1. Aug 23rd, 2008

    Dumb, and faster, databases

    Experiences like this take me two decades back, when I was introduced to RDBMS as “slower, heavier, but oh so good for …”. Somewhere along the way we lost both qualifications. There’s an ongoing myth that declarative is always faster/better because it lets the software smarts kick in, SQL must therefore be … Worse, I bet most people who do use a database server can’t even complete the sentence “good for ____”.

    It’s just something you do, let’s not ask why.

    Well, why?

    Put another way, taking the brain-dead stupid, non-SQL, mainframe-like approach got me results 12 times faster than doing it the seemingly “correct” way.

    Now this isn’t exactly what the whole disk vs. tape thing is about but it’s pretty close. I’m aware that InnoDB works with pages (that will contain multiple records, some of which I don’t need) and that’s part of the problem in this scenario. But it’s a really interesting data point. And it’s certainly going to change my thinking about working with our data in the future.

    Not to say that RDBMS are bad for what they do, just that applied liberally they’re stillĀ incapableĀ of restoring a receding hairline. And that’s not the only problem they’re bad at solving.

    1. Aug 24th, 2008

      jeremy

      Whenever I read something along the lines of “I tried to do xyz in SQL and I couldn’t work it out/it wasn’t fast enough, so instead I did it with zyx” my immediate thought is “I bet their schema, indexes or query is incorrect”. I think this is definately the case here after reading the rest of the post and comments.
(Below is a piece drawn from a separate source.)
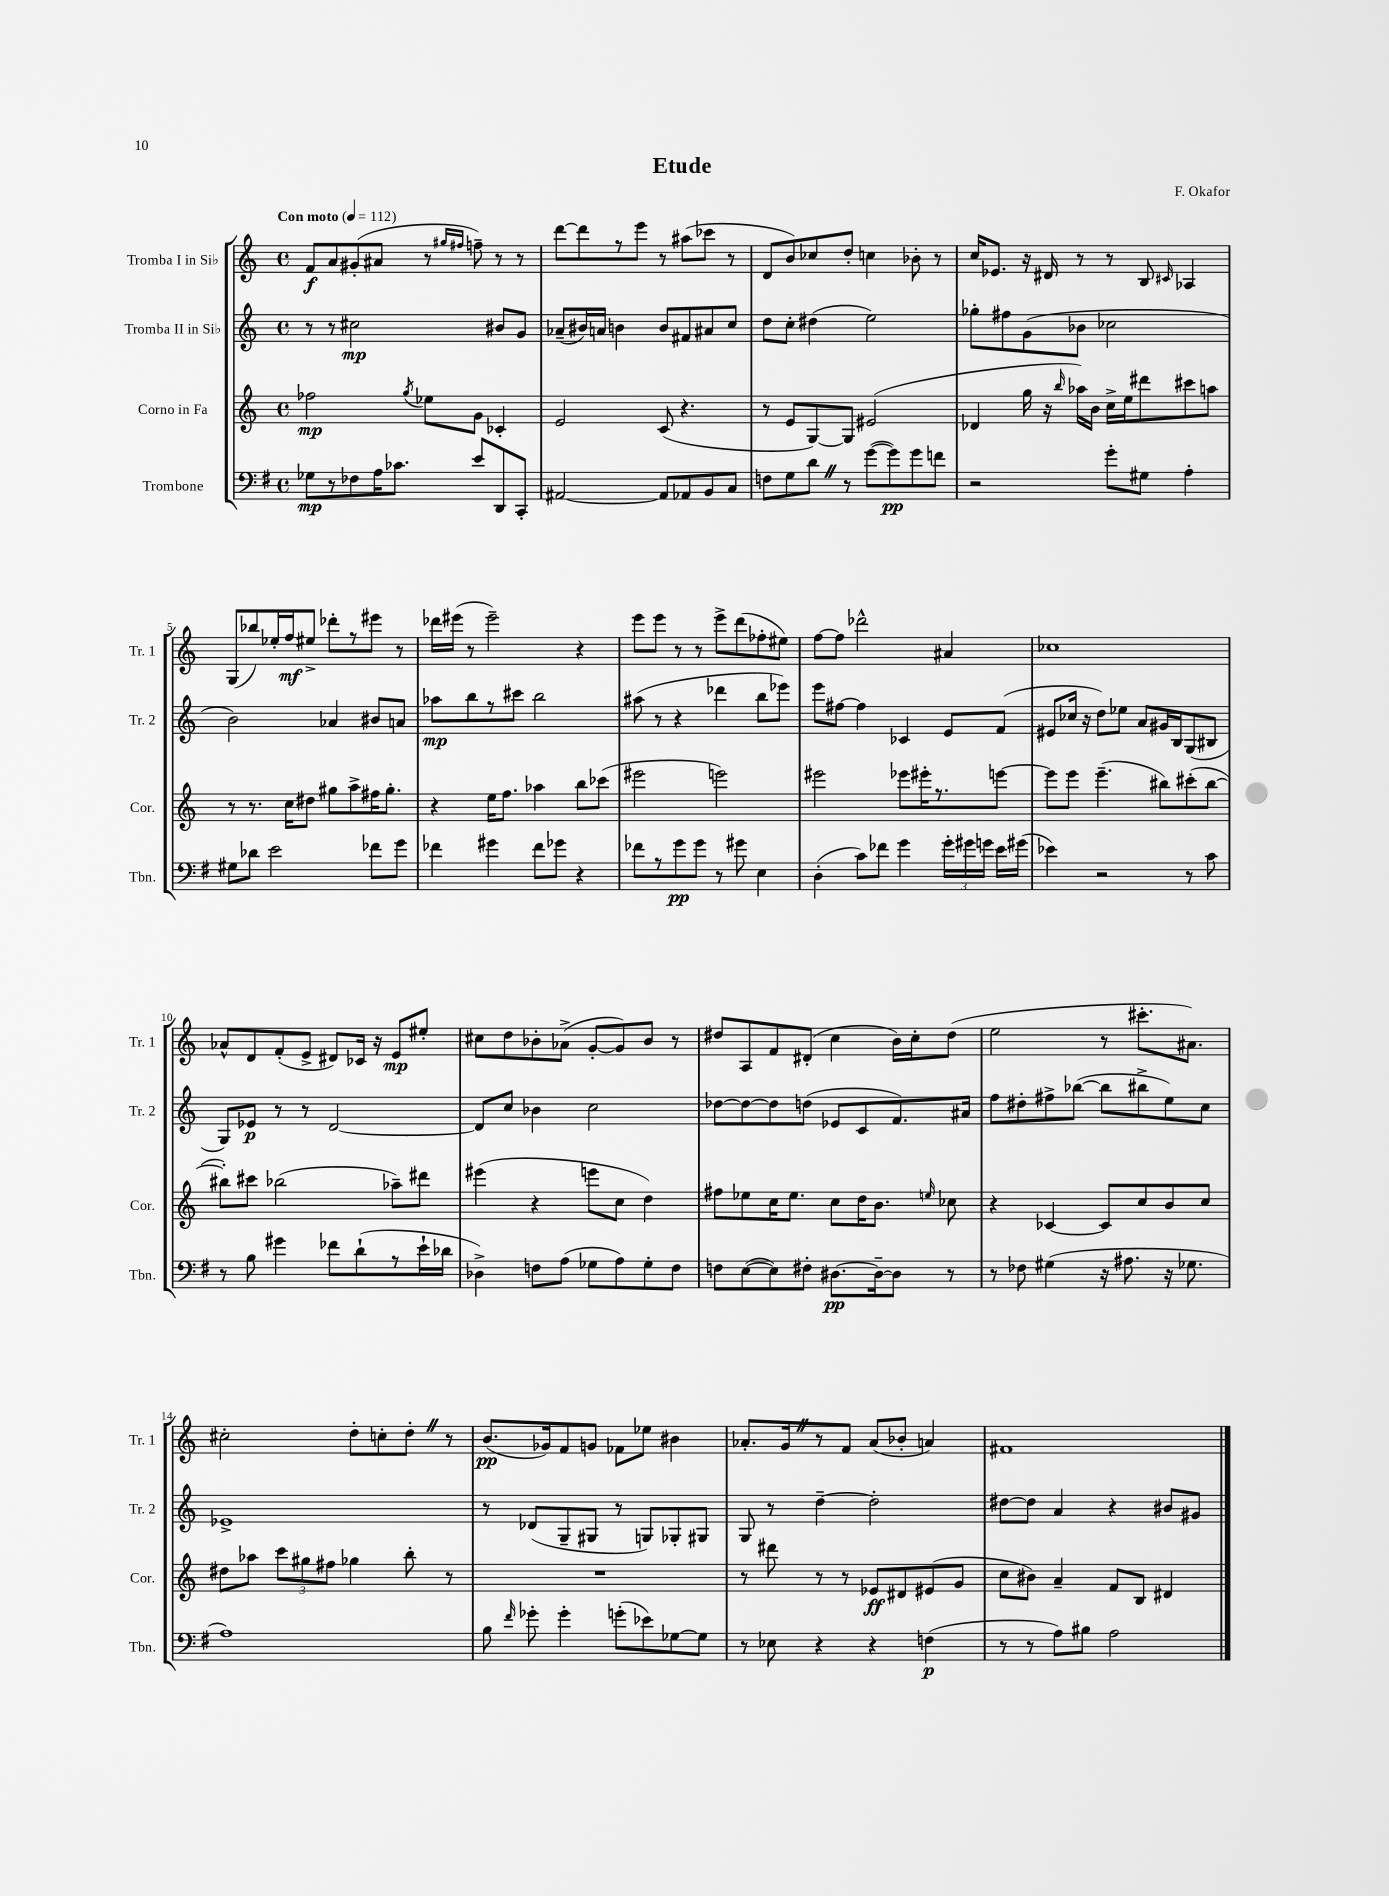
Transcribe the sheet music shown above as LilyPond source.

      In the worst case the product could be to blame (often MySQL), but another RDBMS will probably be able to handle what you’re trying to do in a sensible fashion. Without looking at the alternatives you end up saying all RDBMS are bad for a particular task, whereas that isn’t necessarily the case.

    2. Aug 25th, 2008

      Assaf

      “Jeremy Zawodny is an incoming employee of Craigslist, having left Yahoo!’s platform engineering group. He has been described as ‘Yahoo!’s MySQL guru’”

      I’m just saying (source: Wikipedia, so you know it must be true!)

      The problem is not RDBMS, but that people hold on to certain “truths” that are wrong. Computers are very lousy in playing along to our believes. If you know how the query optimizer works and the algorithms it uses, you know why (and when and where) it’s wrong. I think most people will find it easier to relate to a real life example, rather than discussing the internals of query optimizers, which is why I chose to link to this post.

      And the problem is not isolated to MySQL, all the major database servers have these issues.

    3. Aug 27th, 2008

      Jason Watkins

      Assaf: I agree with the general idea, however MySQL’s query planner is particularly dumb, and it’s lack of certain features taken as given for other database engines (ie hash join) amplifies the problem.

    4. Aug 27th, 2008

      Chipping the web: August 26th — Chip’s Quips

      [...] Labnotes » Dumb, and faster, databasesPrecisely why Synergy DBMS still powers some of the heaviest used apps in the world.Tags: sql performance database [...]

    5. Aug 27th, 2008

      Ole Phat Stu

      Could it be that 3rd normal form is slower than 2nd is slower than 1st?
      And 3NF is what most people use/undertsand by a RDBMS?

    6. Aug 27th, 2008

      apotheon

      Unfortunately, Stu, if you’re running a database in first normal form, you’re running an almost random pile of data — at least as far as maintenance is concerned. That’s not exactly something I’d care to deal with over long periods, except in data sets so small I’d be better off using a flat file anyway (like Firefox’s cookie policy exceptions database).

    7. Aug 27th, 2008

      Assaf

      Generally, higher normal forms would be slower to query: there’s more work involved because the data is spread over more rows, and query optimizers are only so smart. But higher normal forms is where the relational model shines.

      Like, Apotheon said, if you don’t care about higher normal forms, perhaps you shouldn’t be using an RDBMS to begin with. If the best way to manage your data is 3NF (or 4NF or 5NF), then you’re willing to put up with less performance for the added benefits.

      What I see a lot of people doing, is using RDBMS because they need to store data. Fail.

      Without understanding what RDBMS are good for you end up misusing them. On one end we have cases where the RDBMS adds unnecessary complexity that slows you down (performance and development). On the other hand, poor schemas that don’t take advantage of the relational model.